Update the lines from the first one through the line containing "mitos e verdades", swapping every "Poradniki" for "Przewodniki" and keeping the rest of the text as it is.

----- Dataset records -----

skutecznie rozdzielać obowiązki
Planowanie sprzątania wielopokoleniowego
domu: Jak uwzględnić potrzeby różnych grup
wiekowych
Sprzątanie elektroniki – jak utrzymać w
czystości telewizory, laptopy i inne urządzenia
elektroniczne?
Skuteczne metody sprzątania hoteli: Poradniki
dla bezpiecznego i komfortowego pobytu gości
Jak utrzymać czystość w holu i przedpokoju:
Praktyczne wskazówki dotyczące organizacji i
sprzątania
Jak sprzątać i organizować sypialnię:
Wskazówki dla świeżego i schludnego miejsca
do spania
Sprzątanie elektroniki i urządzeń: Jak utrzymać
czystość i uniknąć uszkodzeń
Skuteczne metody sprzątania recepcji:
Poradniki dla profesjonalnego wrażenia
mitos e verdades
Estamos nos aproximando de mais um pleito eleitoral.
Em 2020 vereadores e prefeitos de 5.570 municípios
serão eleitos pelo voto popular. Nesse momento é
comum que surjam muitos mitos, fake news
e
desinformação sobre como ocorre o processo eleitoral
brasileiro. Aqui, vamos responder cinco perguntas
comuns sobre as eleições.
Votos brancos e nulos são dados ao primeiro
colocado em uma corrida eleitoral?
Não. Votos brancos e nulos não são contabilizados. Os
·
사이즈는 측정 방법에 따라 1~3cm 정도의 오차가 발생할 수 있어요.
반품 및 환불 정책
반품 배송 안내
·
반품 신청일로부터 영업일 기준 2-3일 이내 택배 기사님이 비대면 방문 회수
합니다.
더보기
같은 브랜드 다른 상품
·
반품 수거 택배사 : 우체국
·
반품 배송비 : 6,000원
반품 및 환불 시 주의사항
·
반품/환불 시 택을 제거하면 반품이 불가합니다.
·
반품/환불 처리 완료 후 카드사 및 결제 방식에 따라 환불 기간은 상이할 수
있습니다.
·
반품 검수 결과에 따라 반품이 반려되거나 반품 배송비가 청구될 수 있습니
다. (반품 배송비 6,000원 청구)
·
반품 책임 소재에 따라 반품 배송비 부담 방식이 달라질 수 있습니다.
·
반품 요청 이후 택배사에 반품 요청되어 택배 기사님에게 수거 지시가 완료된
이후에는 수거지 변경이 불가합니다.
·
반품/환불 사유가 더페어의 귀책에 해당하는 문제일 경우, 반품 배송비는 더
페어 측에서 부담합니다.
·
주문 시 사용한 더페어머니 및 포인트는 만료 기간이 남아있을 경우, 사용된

-----

**Expected answer:**
skutecznie rozdzielać obowiązki
Planowanie sprzątania wielopokoleniowego
domu: Jak uwzględnić potrzeby różnych grup
wiekowych
Sprzątanie elektroniki – jak utrzymać w
czystości telewizory, laptopy i inne urządzenia
elektroniczne?
Skuteczne metody sprzątania hoteli: Przewodniki
dla bezpiecznego i komfortowego pobytu gości
Jak utrzymać czystość w holu i przedpokoju:
Praktyczne wskazówki dotyczące organizacji i
sprzątania
Jak sprzątać i organizować sypialnię:
Wskazówki dla świeżego i schludnego miejsca
do spania
Sprzątanie elektroniki i urządzeń: Jak utrzymać
czystość i uniknąć uszkodzeń
Skuteczne metody sprzątania recepcji:
Przewodniki dla profesjonalnego wrażenia
mitos e verdades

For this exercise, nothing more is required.